■ Problem statement:
Could you report every line from the entries that includes the word "KiCad"?

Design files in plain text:
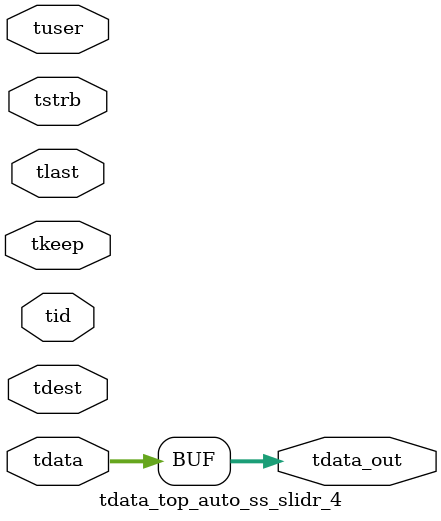
<source format=v>


`timescale 1ps/1ps

module tdata_top_auto_ss_slidr_4 #
(
parameter C_S_AXIS_TDATA_WIDTH = 32,
parameter C_S_AXIS_TUSER_WIDTH = 0,
parameter C_S_AXIS_TID_WIDTH   = 0,
parameter C_S_AXIS_TDEST_WIDTH = 0,
parameter C_M_AXIS_TDATA_WIDTH = 32
)
(
input  [(C_S_AXIS_TDATA_WIDTH == 0 ? 1 : C_S_AXIS_TDATA_WIDTH)-1:0     ] tdata,
input  [(C_S_AXIS_TUSER_WIDTH == 0 ? 1 : C_S_AXIS_TUSER_WIDTH)-1:0     ] tuser,
input  [(C_S_AXIS_TID_WIDTH   == 0 ? 1 : C_S_AXIS_TID_WIDTH)-1:0       ] tid,
input  [(C_S_AXIS_TDEST_WIDTH == 0 ? 1 : C_S_AXIS_TDEST_WIDTH)-1:0     ] tdest,
input  [(C_S_AXIS_TDATA_WIDTH/8)-1:0 ] tkeep,
input  [(C_S_AXIS_TDATA_WIDTH/8)-1:0 ] tstrb,
input                                                                    tlast,
output [C_M_AXIS_TDATA_WIDTH-1:0] tdata_out
);

assign tdata_out = {tdata[31:0]};

endmodule


</source>
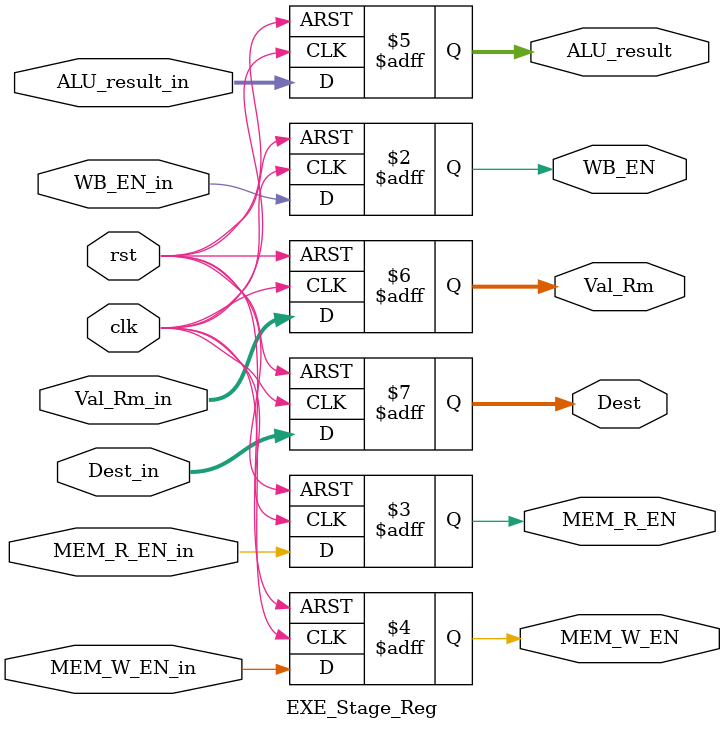
<source format=v>
module EXE_Stage_Reg(
  input clk, rst, WB_EN_in, MEM_R_EN_in, MEM_W_EN_in,
  input[31:0] ALU_result_in, Val_Rm_in,
  input[3:0] Dest_in,
  output reg WB_EN, MEM_R_EN, MEM_W_EN,
  output reg[31:0] ALU_result, Val_Rm,
  output reg[3:0] Dest
);

  always @ (posedge clk, posedge rst) begin
    if (rst) begin
      {WB_EN, MEM_R_EN, MEM_W_EN, ALU_result, Val_Rm, Dest} <= 0;
    end
    else begin
      WB_EN <= WB_EN_in;
		  MEM_R_EN <= MEM_R_EN_in;
		  MEM_W_EN <= MEM_W_EN_in;
		  ALU_result <= ALU_result_in;
		  Val_Rm <= Val_Rm_in;
		  Dest <= Dest_in;
	  end
	end  
endmodule
</source>
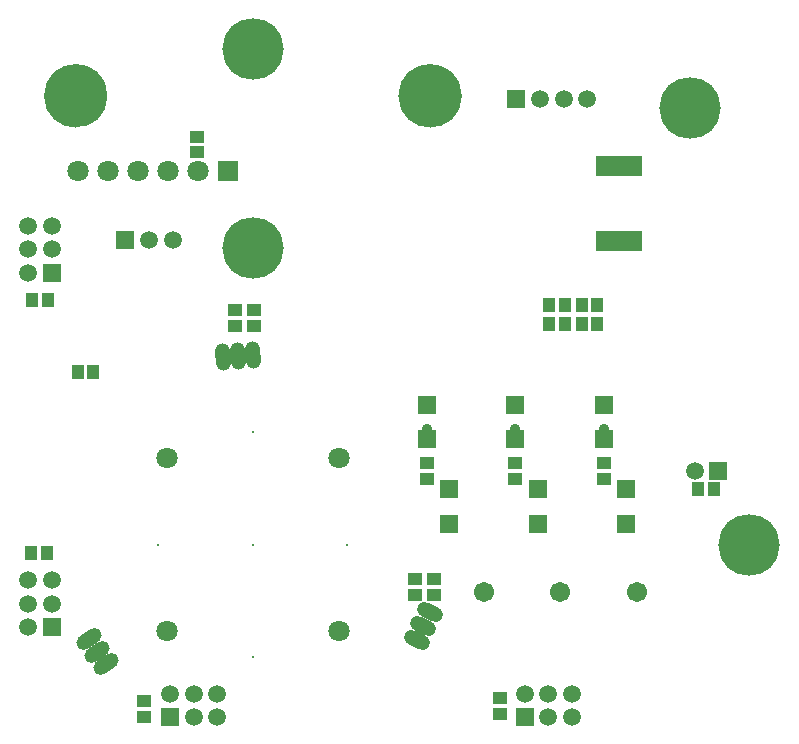
<source format=gbs>
G04*
G04 #@! TF.GenerationSoftware,Altium Limited,Altium Designer,24.4.1 (13)*
G04*
G04 Layer_Color=16711935*
%FSLAX44Y44*%
%MOMM*%
G71*
G04*
G04 #@! TF.SameCoordinates,8FCA56C2-8F78-4201-AFF4-6E38B21BD071*
G04*
G04*
G04 #@! TF.FilePolarity,Negative*
G04*
G01*
G75*
%ADD46C,1.2000*%
%ADD47R,1.1532X1.0532*%
%ADD48R,1.2032X1.1032*%
%ADD52R,1.1032X1.2032*%
%ADD69R,1.0532X1.1532*%
%ADD70C,1.5032*%
%ADD71R,1.5032X1.5032*%
%ADD72C,1.8032*%
%ADD73C,5.2032*%
G04:AMPARAMS|DCode=74|XSize=2.3432mm|YSize=1.2732mm|CornerRadius=0mm|HoleSize=0mm|Usage=FLASHONLY|Rotation=214.480|XOffset=0mm|YOffset=0mm|HoleType=Round|Shape=Round|*
%AMOVALD74*
21,1,1.0700,1.2732,0.0000,0.0000,214.48*
1,1,1.2732,0.4410,0.3029*
1,1,1.2732,-0.4410,-0.3029*
%
%ADD74OVALD74*%

G04:AMPARAMS|DCode=75|XSize=2.3432mm|YSize=1.2732mm|CornerRadius=0mm|HoleSize=0mm|Usage=FLASHONLY|Rotation=334.480|XOffset=0mm|YOffset=0mm|HoleType=Round|Shape=Round|*
%AMOVALD75*
21,1,1.0700,1.2732,0.0000,0.0000,334.48*
1,1,1.2732,-0.4828,0.2305*
1,1,1.2732,0.4828,-0.2305*
%
%ADD75OVALD75*%

G04:AMPARAMS|DCode=76|XSize=2.3432mm|YSize=1.2732mm|CornerRadius=0mm|HoleSize=0mm|Usage=FLASHONLY|Rotation=94.480|XOffset=0mm|YOffset=0mm|HoleType=Round|Shape=Round|*
%AMOVALD76*
21,1,1.0700,1.2732,0.0000,0.0000,94.48*
1,1,1.2732,0.0418,-0.5334*
1,1,1.2732,-0.0418,0.5334*
%
%ADD76OVALD76*%

%ADD77R,1.8032X1.8032*%
%ADD78C,1.7032*%
%ADD79C,0.2032*%
%ADD80R,1.5032X1.5032*%
%ADD81C,0.9032*%
%ADD101R,1.6032X1.5032*%
%ADD102R,3.8532X1.8032*%
D46*
X171000Y380000D02*
G03*
X171000Y380000I-21000J0D01*
G01*
X-129000D02*
G03*
X-129000Y380000I-21000J0D01*
G01*
D47*
X137000Y-42500D02*
D03*
Y-29500D02*
D03*
X-15000Y198500D02*
D03*
Y185500D02*
D03*
X-47000Y345500D02*
D03*
Y332500D02*
D03*
D48*
X297000Y68750D02*
D03*
Y55250D02*
D03*
X222000Y68750D02*
D03*
Y55250D02*
D03*
X147000Y55250D02*
D03*
Y68750D02*
D03*
X153000Y-42750D02*
D03*
Y-29250D02*
D03*
X1000Y185250D02*
D03*
Y198750D02*
D03*
X209000Y-143750D02*
D03*
Y-130250D02*
D03*
X-92000Y-145750D02*
D03*
Y-132250D02*
D03*
D52*
X390750Y47000D02*
D03*
X377250D02*
D03*
X-186750Y207000D02*
D03*
X-173250D02*
D03*
X-187750Y-7000D02*
D03*
X-174250D02*
D03*
D69*
X291500Y203000D02*
D03*
X278500D02*
D03*
X278500Y187000D02*
D03*
X291500D02*
D03*
X264000Y203000D02*
D03*
X251000D02*
D03*
X264000Y187000D02*
D03*
X251000D02*
D03*
X-148500Y146000D02*
D03*
X-135500D02*
D03*
D70*
X243000Y377000D02*
D03*
X263000D02*
D03*
X283000D02*
D03*
X-88000Y258000D02*
D03*
X-68000D02*
D03*
X374000Y62000D02*
D03*
X-190500Y-30000D02*
D03*
Y-50000D02*
D03*
X-170500Y-30000D02*
D03*
Y-50000D02*
D03*
X-190500Y-70000D02*
D03*
Y270000D02*
D03*
Y250000D02*
D03*
X-170500Y270000D02*
D03*
Y250000D02*
D03*
X-190500Y230000D02*
D03*
X270000Y-126300D02*
D03*
X250000D02*
D03*
X270000Y-146300D02*
D03*
X250000D02*
D03*
X230000Y-126300D02*
D03*
X-30000D02*
D03*
X-50000D02*
D03*
X-30000Y-146300D02*
D03*
X-50000D02*
D03*
X-70000Y-126300D02*
D03*
D71*
X223000Y377000D02*
D03*
X-108000Y258000D02*
D03*
X394000Y62000D02*
D03*
X230000Y-146300D02*
D03*
X-70000D02*
D03*
D72*
X73000Y73000D02*
D03*
Y-73000D02*
D03*
X-73000D02*
D03*
Y73000D02*
D03*
X-97700Y316000D02*
D03*
X-46900D02*
D03*
X-72300D02*
D03*
X-123100D02*
D03*
X-148500D02*
D03*
D73*
X0Y251000D02*
D03*
Y420000D02*
D03*
X-150000Y380000D02*
D03*
X150000D02*
D03*
X420000Y0D02*
D03*
X370000Y370000D02*
D03*
D74*
X-124701Y-101039D02*
D03*
X-139081Y-80101D02*
D03*
X-131891Y-90570D02*
D03*
D75*
X144389Y-68932D02*
D03*
X138918Y-80393D02*
D03*
X149860Y-57471D02*
D03*
D76*
X-25161Y158519D02*
D03*
X161Y160503D02*
D03*
X-12500Y159511D02*
D03*
D77*
X-21500Y316000D02*
D03*
D78*
X325000Y-40000D02*
D03*
X260000D02*
D03*
X196000D02*
D03*
D79*
X0Y0D02*
D03*
Y-95000D02*
D03*
Y95000D02*
D03*
X-80000Y0D02*
D03*
X80000D02*
D03*
D80*
X-170500Y-70000D02*
D03*
Y230000D02*
D03*
D81*
X297000Y97500D02*
D03*
X222000D02*
D03*
X147000D02*
D03*
D101*
X166000Y17750D02*
D03*
Y46750D02*
D03*
X147000Y118500D02*
D03*
Y89500D02*
D03*
X297000Y118500D02*
D03*
Y89500D02*
D03*
X316000Y17750D02*
D03*
Y46750D02*
D03*
X222000Y118500D02*
D03*
Y89500D02*
D03*
X241000Y17750D02*
D03*
Y46750D02*
D03*
D102*
X310000Y257250D02*
D03*
Y320750D02*
D03*
M02*

</source>
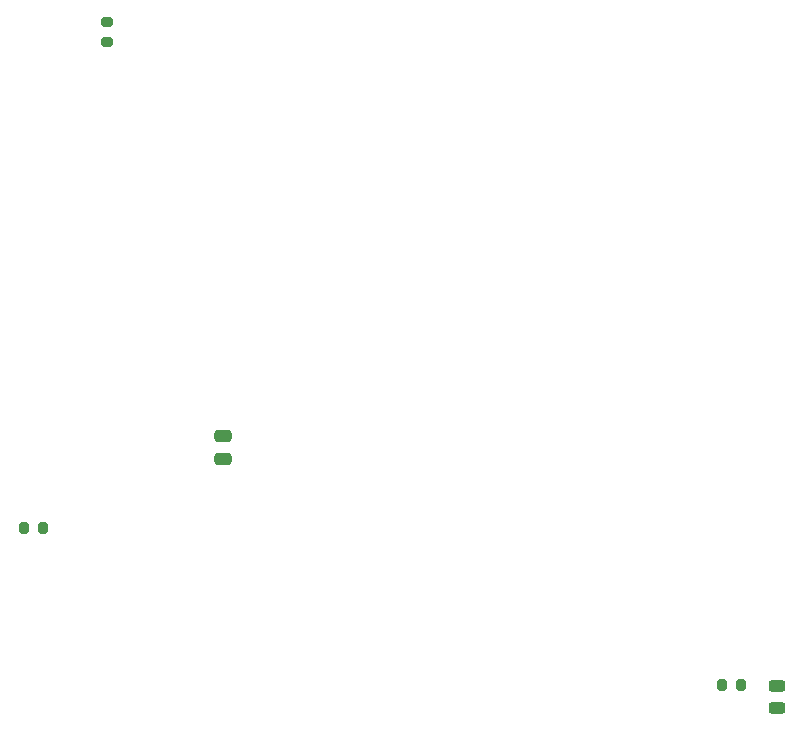
<source format=gbr>
%TF.GenerationSoftware,KiCad,Pcbnew,7.0.8-7.0.8~ubuntu22.04.1*%
%TF.CreationDate,2023-10-06T08:27:00+03:00*%
%TF.ProjectId,Omarichet Sensor Board v1.5,4f6d6172-6963-4686-9574-2053656e736f,rev?*%
%TF.SameCoordinates,Original*%
%TF.FileFunction,Paste,Top*%
%TF.FilePolarity,Positive*%
%FSLAX46Y46*%
G04 Gerber Fmt 4.6, Leading zero omitted, Abs format (unit mm)*
G04 Created by KiCad (PCBNEW 7.0.8-7.0.8~ubuntu22.04.1) date 2023-10-06 08:27:00*
%MOMM*%
%LPD*%
G01*
G04 APERTURE LIST*
G04 Aperture macros list*
%AMRoundRect*
0 Rectangle with rounded corners*
0 $1 Rounding radius*
0 $2 $3 $4 $5 $6 $7 $8 $9 X,Y pos of 4 corners*
0 Add a 4 corners polygon primitive as box body*
4,1,4,$2,$3,$4,$5,$6,$7,$8,$9,$2,$3,0*
0 Add four circle primitives for the rounded corners*
1,1,$1+$1,$2,$3*
1,1,$1+$1,$4,$5*
1,1,$1+$1,$6,$7*
1,1,$1+$1,$8,$9*
0 Add four rect primitives between the rounded corners*
20,1,$1+$1,$2,$3,$4,$5,0*
20,1,$1+$1,$4,$5,$6,$7,0*
20,1,$1+$1,$6,$7,$8,$9,0*
20,1,$1+$1,$8,$9,$2,$3,0*%
G04 Aperture macros list end*
%ADD10RoundRect,0.200000X-0.275000X0.200000X-0.275000X-0.200000X0.275000X-0.200000X0.275000X0.200000X0*%
%ADD11RoundRect,0.243750X0.456250X-0.243750X0.456250X0.243750X-0.456250X0.243750X-0.456250X-0.243750X0*%
%ADD12RoundRect,0.250000X0.475000X-0.250000X0.475000X0.250000X-0.475000X0.250000X-0.475000X-0.250000X0*%
%ADD13RoundRect,0.200000X0.200000X0.275000X-0.200000X0.275000X-0.200000X-0.275000X0.200000X-0.275000X0*%
%ADD14RoundRect,0.200000X-0.200000X-0.275000X0.200000X-0.275000X0.200000X0.275000X-0.200000X0.275000X0*%
G04 APERTURE END LIST*
D10*
%TO.C,R2*%
X87300000Y-67100000D03*
X87300000Y-68750000D03*
%TD*%
D11*
%TO.C,D1*%
X144018000Y-125143500D03*
X144018000Y-123268500D03*
%TD*%
D12*
%TO.C,C1*%
X97100000Y-104070000D03*
X97100000Y-102170000D03*
%TD*%
D13*
%TO.C,R1*%
X81900000Y-109900000D03*
X80250000Y-109900000D03*
%TD*%
D14*
%TO.C,R3*%
X139320000Y-123190000D03*
X140970000Y-123190000D03*
%TD*%
M02*

</source>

■ Output of the exercise:
%TF.GenerationSoftware,KiCad,Pcbnew,7.0.8-7.0.8~ubuntu22.04.1*%
G04 Created by KiCad (PCBNEW 7.0.8-7.0.8~ubuntu22.04.1) date 2023-10-06 08:27:00*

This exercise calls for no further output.